Agence Science-Presse
Toutes les revues de l’année 2015 en parlent, et toutes les prévisions 2016 aussi: CRISPR, ou la manipulation des gènes avec une plus grande précision — y compris, ce qui inquiète beaucoup plus, la manipulation des gènes de l’embryon. Pour cette année ou pour cette décennie?
S’il y a un acronyme auquel il va falloir s’habituer, c’est bien CRISPR, pour « technologies d’édition du génome » ou, pour les intimes, « Clustered Regularly Interspaced Short Palindromic Repeats ». La revue Science en a fait sa percée de l’année: elle est en fait utilisée depuis trois ans en génie génétique, mais les premières publications ont déferlé en 2015. Certains parlent de ses découvreurs comme de candidats au Nobel.
De quoi s’agit-il ? Tout simplement, un scalpel génétique : un outil qui existait déjà dans la nature, qui permet d’effectuer des modifications génétiques avec une précision inégalée et une efficacité redoutable. Comme le résumait Nature en septembre dernier : « au contraire des autres méthodes d’édition de gènes, c’est peu coûteux, ça se fait vite et c’est facile à utiliser ».
Sauf qu’en tête des futurs possibles, il y a la manipulation des gènes de l’embryon et, en mars, la première des recherches de 2015 sur CRISPR-Cas9 n’était pas encore parue que des chercheurs conscients de ce qui s’en venait lançaient un appel à un moratoire. Le débat éthique a conduit en décembre à un colloque international à Washington, qui s’est achevé sur une déclaration : pas de moratoire, mais la technique n’est pas encore suffisamment au point pour envisager une manipulation d’embryons humains destinés à une grossesse. Sous-entendu : rien n’empêche de commencer à jongler avec des embryons humains non viables, comme l’ont fait des chercheurs chinois dans une recherche parue en avril.
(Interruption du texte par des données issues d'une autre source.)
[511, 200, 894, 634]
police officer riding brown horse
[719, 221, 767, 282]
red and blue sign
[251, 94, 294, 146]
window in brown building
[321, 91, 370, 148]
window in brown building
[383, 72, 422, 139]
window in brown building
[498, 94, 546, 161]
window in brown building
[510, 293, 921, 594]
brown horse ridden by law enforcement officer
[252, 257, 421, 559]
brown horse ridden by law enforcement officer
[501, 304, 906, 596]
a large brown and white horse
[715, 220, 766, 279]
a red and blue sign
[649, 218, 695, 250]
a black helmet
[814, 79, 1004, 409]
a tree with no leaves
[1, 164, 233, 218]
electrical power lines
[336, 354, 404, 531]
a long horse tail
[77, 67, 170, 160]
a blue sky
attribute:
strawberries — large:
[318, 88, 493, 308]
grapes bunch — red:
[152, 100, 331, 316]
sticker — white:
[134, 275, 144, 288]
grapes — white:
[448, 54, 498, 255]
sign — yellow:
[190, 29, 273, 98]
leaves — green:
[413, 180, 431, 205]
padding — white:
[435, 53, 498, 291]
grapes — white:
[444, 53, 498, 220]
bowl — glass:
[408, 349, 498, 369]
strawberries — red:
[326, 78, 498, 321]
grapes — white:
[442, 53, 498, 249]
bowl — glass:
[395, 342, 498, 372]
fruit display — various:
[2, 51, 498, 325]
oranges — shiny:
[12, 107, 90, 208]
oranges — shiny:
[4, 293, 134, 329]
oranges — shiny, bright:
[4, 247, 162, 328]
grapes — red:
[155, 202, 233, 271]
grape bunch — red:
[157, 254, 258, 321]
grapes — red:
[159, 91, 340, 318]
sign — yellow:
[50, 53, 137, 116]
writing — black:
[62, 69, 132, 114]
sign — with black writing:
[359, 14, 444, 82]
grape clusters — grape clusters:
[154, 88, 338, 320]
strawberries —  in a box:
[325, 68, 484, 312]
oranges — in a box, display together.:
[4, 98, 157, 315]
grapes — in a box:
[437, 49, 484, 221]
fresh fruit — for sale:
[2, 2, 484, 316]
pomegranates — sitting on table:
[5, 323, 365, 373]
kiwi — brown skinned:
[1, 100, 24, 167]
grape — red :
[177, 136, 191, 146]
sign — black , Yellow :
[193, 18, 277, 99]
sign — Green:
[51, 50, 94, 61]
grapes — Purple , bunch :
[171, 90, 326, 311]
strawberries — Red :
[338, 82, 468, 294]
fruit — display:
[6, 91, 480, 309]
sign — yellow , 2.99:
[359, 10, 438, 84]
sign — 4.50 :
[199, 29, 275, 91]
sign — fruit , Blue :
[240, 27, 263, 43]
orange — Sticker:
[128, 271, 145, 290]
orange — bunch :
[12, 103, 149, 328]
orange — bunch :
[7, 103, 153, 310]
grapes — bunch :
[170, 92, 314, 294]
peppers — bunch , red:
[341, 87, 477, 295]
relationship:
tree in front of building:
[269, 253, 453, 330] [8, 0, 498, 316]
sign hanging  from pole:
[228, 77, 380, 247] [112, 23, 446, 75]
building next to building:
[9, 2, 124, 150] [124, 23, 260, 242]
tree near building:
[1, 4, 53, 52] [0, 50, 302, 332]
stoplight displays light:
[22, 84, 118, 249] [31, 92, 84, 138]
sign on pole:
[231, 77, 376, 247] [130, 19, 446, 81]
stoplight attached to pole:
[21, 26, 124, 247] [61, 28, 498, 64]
Ces réserves n’empêcheront donc pas qu’en 2016, on annoncera inévitablement plusieurs premières — le premier papillon génétiquement modifié par CRISPR-Cas9, la première brebis et, peut-être, le premier poulet immunisé à la grippe aviaire ou le premier chien « fait sur mesure » pour ne pas déclencher d’allergies. En fait, dans son édition du 31 décembre, Science publiait déjà trois importantes études : trois équipes américaines qui ont testé cette technique — avec succès — pour empêcher le développement chez des souris d’une maladie appelée la dystrophie musculaire de Duchenne, la même qui frappe des humains. Les auteurs prennent la peine de souligner que la technique aurait des effets bénéfiques dans 80 % des cas.
Mais l’usage du conditionnel est de mise: ces modifications génétiques peuvent-elles avoir des effets imprévus sur d’autres portions du génome? Ces modifications sont-elles durables? Fonctionneront-elles tout aussi bien chez d’autres animaux que les souris et, ultimement, chez l’humain? Cette dernière question n’aura certainement pas de réponse en 2016, et peut-être pas avant les années 2020.